**THE TASK**
Below is a block of entries, which should be copied verbatim apart from the pictures.

[Stored entries]
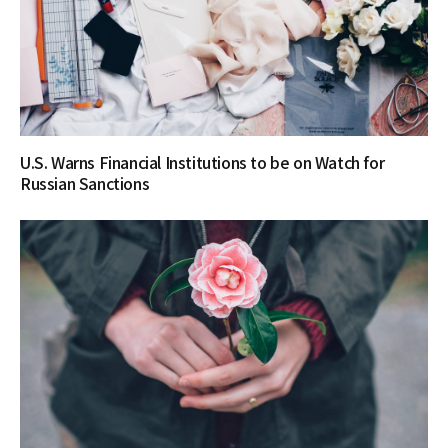
U.S. Warns Financial Institutions to be on Watch for
Russian Sanctions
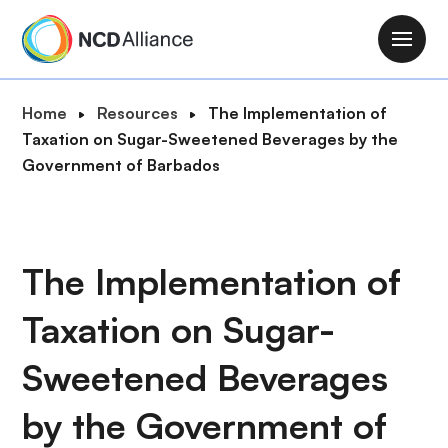
S
k
M
i
a
p
i
B
Home
Resources
The Implementation of
t
n
r
Taxation on Sugar-Sweetened Beverages by the
o
n
e
Government of Barbados
m
a
a
a
v
d
i
i
c
n
g
r
The Implementation of
c
a
u
o
t
Taxation on Sugar-
m
n
i
b
t
o
Sweetened Beverages
e
n
n
by the Government of
t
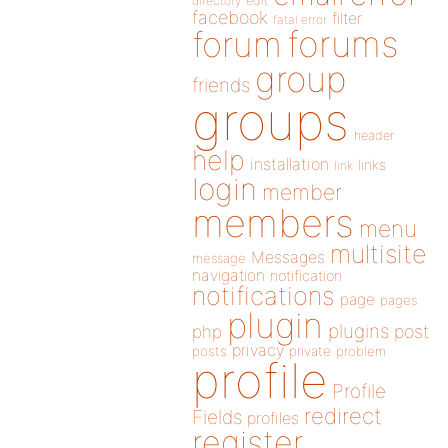
directory
edit
facebook
filter
fatal error
forums
forum
group
friends
groups
header
help
installation
links
link
login
member
members
menu
multisite
Messages
message
navigation
notification
notifications
page
pages
plugin
plugins
php
post
privacy
posts
private
problem
profile
Profile
redirect
Fields
profiles
register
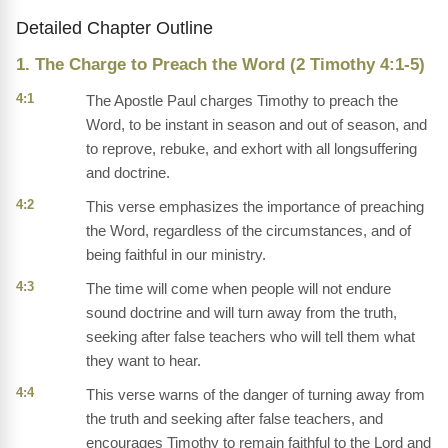
Detailed Chapter Outline
1. The Charge to Preach the Word (2 Timothy 4:1-5)
4:1
The Apostle Paul charges Timothy to preach the
Word, to be instant in season and out of season, and
to reprove, rebuke, and exhort with all longsuffering
and doctrine.
4:2
This verse emphasizes the importance of preaching
the Word, regardless of the circumstances, and of
being faithful in our ministry.
4:3
The time will come when people will not endure
sound doctrine and will turn away from the truth,
seeking after false teachers who will tell them what
they want to hear.
4:4
This verse warns of the danger of turning away from
the truth and seeking after false teachers, and
encourages Timothy to remain faithful to the Lord and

**RESPONSE TO THIS TASK**
U.S. Warns Financial Institutions to be on Watch for
Russian Sanctions
S
k
M
i
a
p
i
B
Home
Resources
The Implementation of
t
n
r
Taxation on Sugar-Sweetened Beverages by the
o
n
e
Government of Barbados
m
a
a
a
v
d
i
i
c
n
g
r
The Implementation of
c
a
u
o
t
Taxation on Sugar-
m
n
i
b
t
o
Sweetened Beverages
e
n
n
by the Government of
t
directory
edit
facebook
filter
fatal error
forums
forum
group
friends
groups
header
help
installation
links
link
login
member
members
menu
multisite
Messages
message
navigation
notification
notifications
page
pages
plugin
plugins
php
post
privacy
posts
private
problem
profile
Profile
redirect
Fields
profiles
register
Detailed Chapter Outline
1. The Charge to Preach the Word (2 Timothy 4:1-5)
4:1
The Apostle Paul charges Timothy to preach the
Word, to be instant in season and out of season, and
to reprove, rebuke, and exhort with all longsuffering
and doctrine.
4:2
This verse emphasizes the importance of preaching
the Word, regardless of the circumstances, and of
being faithful in our ministry.
4:3
The time will come when people will not endure
sound doctrine and will turn away from the truth,
seeking after false teachers who will tell them what
they want to hear.
4:4
This verse warns of the danger of turning away from
the truth and seeking after false teachers, and
encourages Timothy to remain faithful to the Lord and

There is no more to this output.